**PASSAGE SHOWN:**
The proof of Theorem 3 is divided in several lemmas.

We write system (4) in a more concise form as

$$\begin{aligned} \dot{\mathbf{W}}&= \fancyscript{F}(\mathbf{W},Z),\\ \epsilon \dot{Z}&= \fancyscript{G}(\mathbf{W},Z). \end{aligned}$$

with \(\mathbf{W}(t)=(X(t),Y(t))^t\) and \(\fancyscript{F}\) and \(\fancyscript{G}\) being the appropriate entries of the right hand side of (4).

We write

$$\begin{aligned} \mathbf{W}=\mathbf{W}^0+\epsilon {\hat{\mathbf{W}}}^0+\epsilon \mathbf{Q}\quad \text{ and }\quad Z=Z^0+\hat{Z}^0+\epsilon \bar{Z}, \end{aligned}$$

with

$$\begin{aligned} {\hat{\mathbf{W}}}^0=\frac{X_0}{\bar{\sigma }Y_0+\bar{\mu }_v}\left( Z_0-\frac{\bar{\sigma }Y_0}{\bar{\sigma }Y_0+\bar{\mu }_v}\right) \mathrm{e}^{-(\bar{\sigma }Y_0 +\bar{\mu }_v)t/\epsilon }(1,-1)^t. \end{aligned}$$

Notice that since \({\hat{\mathbf{W}}}^0\) is bounded, we need only to prove that \((\mathbf{Q},\bar{Z})\) exist, are bounded, and are unique. In this case, we then take \(C=\Vert (\mathbf{Q},\bar{Z})\Vert _\infty \).

First, we observe that

$$\begin{aligned} \dot{\mathbf{W}^0}\!+\!\epsilon \dot{{\hat{\mathbf{W}}}^0}\!=\!\fancyscript{F}(\mathbf{W}^0,Z^0\!+\!\hat{Z}^0)\!+\!K(t)(1,\!-\!1)^t \quad \text{ and }\quad \dot{\hat{Z}^0}\!=\!\fancyscript{G}(\mathbf{W}^0,Z^0\!+\!\hat{Z}^0)\!+\!L(t), \end{aligned}$$

where

$$\begin{aligned} K(t)=\delta \hat{Z}^0(t/\epsilon )(X^0(t)-X_0) \quad \text{ and }\quad L(t)=\bar{\sigma }\hat{Z}^0(t/\epsilon )(Y^0(t)-Y_0). \end{aligned}$$

In particular, because of the fast decay of \(\hat{Z}^0\), and because \(L(0)=K(0)=0\), it follows that there exists a constant \(C>0\), such that

$$\begin{aligned} \int \limits _0^\infty K(t)\,\mathrm{d}t,\quad \int \limits _0^\infty L(t)\,\mathrm{d}t\le C\epsilon ^2. \end{aligned}$$

Since \(\fancyscript{F}\) and \(\fancyscript{G}\) are quadratic, we write:

$$\begin{aligned} \fancyscript{F}(\mathbf{W},Z)&= \fancyscript{F}(\mathbf{W}^0,Z^0+\hat{Z}^0)+\epsilon D_{\mathbf{W}}\fancyscript{F}(\mathbf{W}^0,Z^0+\hat{Z}^0)(\mathbf{Q}+{\hat{\mathbf{W}}}^0)\\&+ \epsilon D_{Z}\fancyscript{F}(\mathbf{W}^0,Z^0+\hat{Z}^0)\bar{Z}+\epsilon ^2\delta {\bar{X}}\bar{Z}\begin{pmatrix} -1\\ 1 \end{pmatrix}; \\ \fancyscript{G}(\mathbf{W},Z)&= \fancyscript{G}(\mathbf{W}^0,Z^0+\hat{Z}^0)+\epsilon D_{\mathbf{W}}\fancyscript{G}(\mathbf{W}^0,Z^0+\hat{Z}^0)(\mathbf{Q}+{\hat{\mathbf{W}}}^0)\\&+ \epsilon D_{Z}\fancyscript{G}(\mathbf{W}^0,Z^0+\hat{Z}^0)\bar{Z}+\epsilon ^2\bar{\sigma }\bar{Y}\bar{Z}. \end{aligned}$$

where \(\mathbf{Q}=({\bar{X}},\bar{Y})^t\).

**GIVEN DATA:**
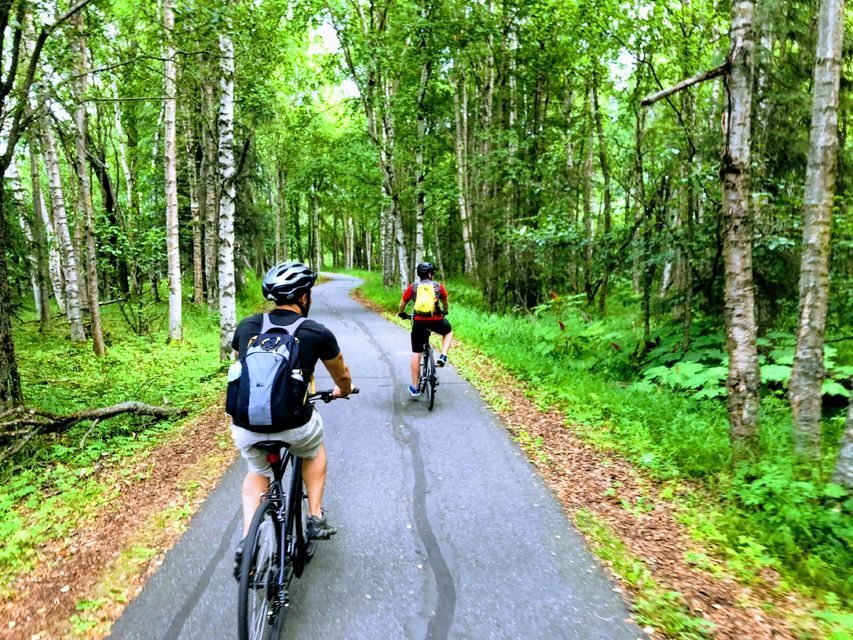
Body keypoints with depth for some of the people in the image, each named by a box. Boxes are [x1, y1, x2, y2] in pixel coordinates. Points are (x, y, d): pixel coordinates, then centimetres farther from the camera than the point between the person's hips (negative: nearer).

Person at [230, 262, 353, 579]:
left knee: (257, 473, 32)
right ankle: (316, 519, 28)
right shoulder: (317, 333, 1)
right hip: (294, 425, -2)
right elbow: (342, 376, 18)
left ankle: (248, 540, 16)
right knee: (314, 451, 33)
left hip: (245, 426, 3)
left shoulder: (247, 326, 9)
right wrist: (343, 391, 42)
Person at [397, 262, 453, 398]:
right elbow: (445, 302, 30)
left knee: (416, 354, 11)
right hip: (436, 320, 0)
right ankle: (443, 357, 11)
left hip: (419, 322, 0)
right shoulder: (439, 286, 13)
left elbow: (402, 304, 23)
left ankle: (414, 388, 15)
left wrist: (401, 313, 44)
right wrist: (444, 312, 51)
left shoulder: (412, 287, 13)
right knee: (448, 332, 33)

**BRIEF:** Please set down the Theorem 3 proof excerpt above word for word, from "We write system" to "side of (4).".

**YOUR RESPONSE:**
We write system (4) in a more concise form as

$$\begin{aligned} \dot{\mathbf{W}}&= \fancyscript{F}(\mathbf{W},Z),\\ \epsilon \dot{Z}&= \fancyscript{G}(\mathbf{W},Z). \end{aligned}$$

with \(\mathbf{W}(t)=(X(t),Y(t))^t\) and \(\fancyscript{F}\) and \(\fancyscript{G}\) being the appropriate entries of the right hand side of (4).